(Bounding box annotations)

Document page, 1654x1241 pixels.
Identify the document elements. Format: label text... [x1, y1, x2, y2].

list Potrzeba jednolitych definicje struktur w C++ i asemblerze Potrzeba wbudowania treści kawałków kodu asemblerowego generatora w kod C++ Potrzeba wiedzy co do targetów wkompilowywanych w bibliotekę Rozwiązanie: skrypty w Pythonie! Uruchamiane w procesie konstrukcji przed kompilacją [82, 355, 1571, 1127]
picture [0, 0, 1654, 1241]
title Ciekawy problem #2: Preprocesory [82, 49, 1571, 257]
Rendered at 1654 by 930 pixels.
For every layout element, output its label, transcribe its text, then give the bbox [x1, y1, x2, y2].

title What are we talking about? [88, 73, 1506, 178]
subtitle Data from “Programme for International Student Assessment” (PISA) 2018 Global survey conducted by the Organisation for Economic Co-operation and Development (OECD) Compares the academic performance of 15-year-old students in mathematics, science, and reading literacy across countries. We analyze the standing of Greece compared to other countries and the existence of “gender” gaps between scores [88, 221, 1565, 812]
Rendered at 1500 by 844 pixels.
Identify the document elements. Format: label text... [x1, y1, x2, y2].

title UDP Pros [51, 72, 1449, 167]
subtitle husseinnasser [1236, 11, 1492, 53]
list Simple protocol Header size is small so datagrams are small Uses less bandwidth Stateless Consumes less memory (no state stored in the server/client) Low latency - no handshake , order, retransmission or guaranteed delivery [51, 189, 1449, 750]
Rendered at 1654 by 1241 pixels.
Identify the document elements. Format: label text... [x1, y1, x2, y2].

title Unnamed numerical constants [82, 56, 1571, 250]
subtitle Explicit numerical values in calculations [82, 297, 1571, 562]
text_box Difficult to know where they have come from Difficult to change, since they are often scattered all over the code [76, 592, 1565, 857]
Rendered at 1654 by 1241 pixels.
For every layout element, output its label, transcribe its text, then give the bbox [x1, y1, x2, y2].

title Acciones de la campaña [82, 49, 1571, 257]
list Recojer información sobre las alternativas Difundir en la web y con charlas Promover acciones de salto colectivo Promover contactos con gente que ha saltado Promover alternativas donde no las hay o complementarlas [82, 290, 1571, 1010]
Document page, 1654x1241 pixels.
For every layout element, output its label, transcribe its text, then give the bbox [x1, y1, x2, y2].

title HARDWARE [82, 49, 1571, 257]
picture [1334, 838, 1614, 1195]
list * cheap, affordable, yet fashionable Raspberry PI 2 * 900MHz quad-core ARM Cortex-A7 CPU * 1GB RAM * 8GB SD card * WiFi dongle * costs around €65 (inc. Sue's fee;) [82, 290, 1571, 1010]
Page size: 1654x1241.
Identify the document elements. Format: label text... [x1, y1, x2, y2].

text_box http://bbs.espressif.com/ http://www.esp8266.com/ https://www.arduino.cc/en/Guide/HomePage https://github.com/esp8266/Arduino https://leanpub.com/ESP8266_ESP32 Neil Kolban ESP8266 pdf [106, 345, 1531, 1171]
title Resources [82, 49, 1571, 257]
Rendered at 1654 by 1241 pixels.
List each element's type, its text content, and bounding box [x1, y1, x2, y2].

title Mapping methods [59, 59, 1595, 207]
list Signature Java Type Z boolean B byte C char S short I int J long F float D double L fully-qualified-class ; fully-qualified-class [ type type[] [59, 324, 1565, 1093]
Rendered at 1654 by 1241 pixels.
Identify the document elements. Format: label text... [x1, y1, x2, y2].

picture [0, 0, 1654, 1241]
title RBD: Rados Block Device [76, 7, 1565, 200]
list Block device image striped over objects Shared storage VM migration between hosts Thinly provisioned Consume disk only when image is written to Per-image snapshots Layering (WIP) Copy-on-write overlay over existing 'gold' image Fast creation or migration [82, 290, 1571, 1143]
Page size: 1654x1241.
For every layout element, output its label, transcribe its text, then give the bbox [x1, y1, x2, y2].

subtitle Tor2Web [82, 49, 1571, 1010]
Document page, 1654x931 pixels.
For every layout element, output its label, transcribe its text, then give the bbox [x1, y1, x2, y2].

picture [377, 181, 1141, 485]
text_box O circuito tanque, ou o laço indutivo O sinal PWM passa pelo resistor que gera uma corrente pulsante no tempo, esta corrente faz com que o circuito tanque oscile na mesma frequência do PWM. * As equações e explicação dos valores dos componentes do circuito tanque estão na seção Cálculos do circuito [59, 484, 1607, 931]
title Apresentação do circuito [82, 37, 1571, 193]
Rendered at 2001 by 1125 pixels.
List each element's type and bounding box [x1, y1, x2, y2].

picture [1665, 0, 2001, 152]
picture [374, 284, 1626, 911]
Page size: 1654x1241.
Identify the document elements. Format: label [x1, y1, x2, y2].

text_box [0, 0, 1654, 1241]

**Exercise prompt**.
Copy the listing word for word from its first line through the line that contains "title Ciekawy problem", including both of those lines.

**Full solution**.
Document page, 1654x1241 pixels.
Identify the document elements. Format: label text... [x1, y1, x2, y2].

list Potrzeba jednolitych definicje struktur w C++ i asemblerze Potrzeba wbudowania treści kawałków kodu asemblerowego generatora w kod C++ Potrzeba wiedzy co do targetów wkompilowywanych w bibliotekę Rozwiązanie: skrypty w Pythonie! Uruchamiane w procesie konstrukcji przed kompilacją [82, 355, 1571, 1127]
picture [0, 0, 1654, 1241]
title Ciekawy problem #2: Preprocesory [82, 49, 1571, 257]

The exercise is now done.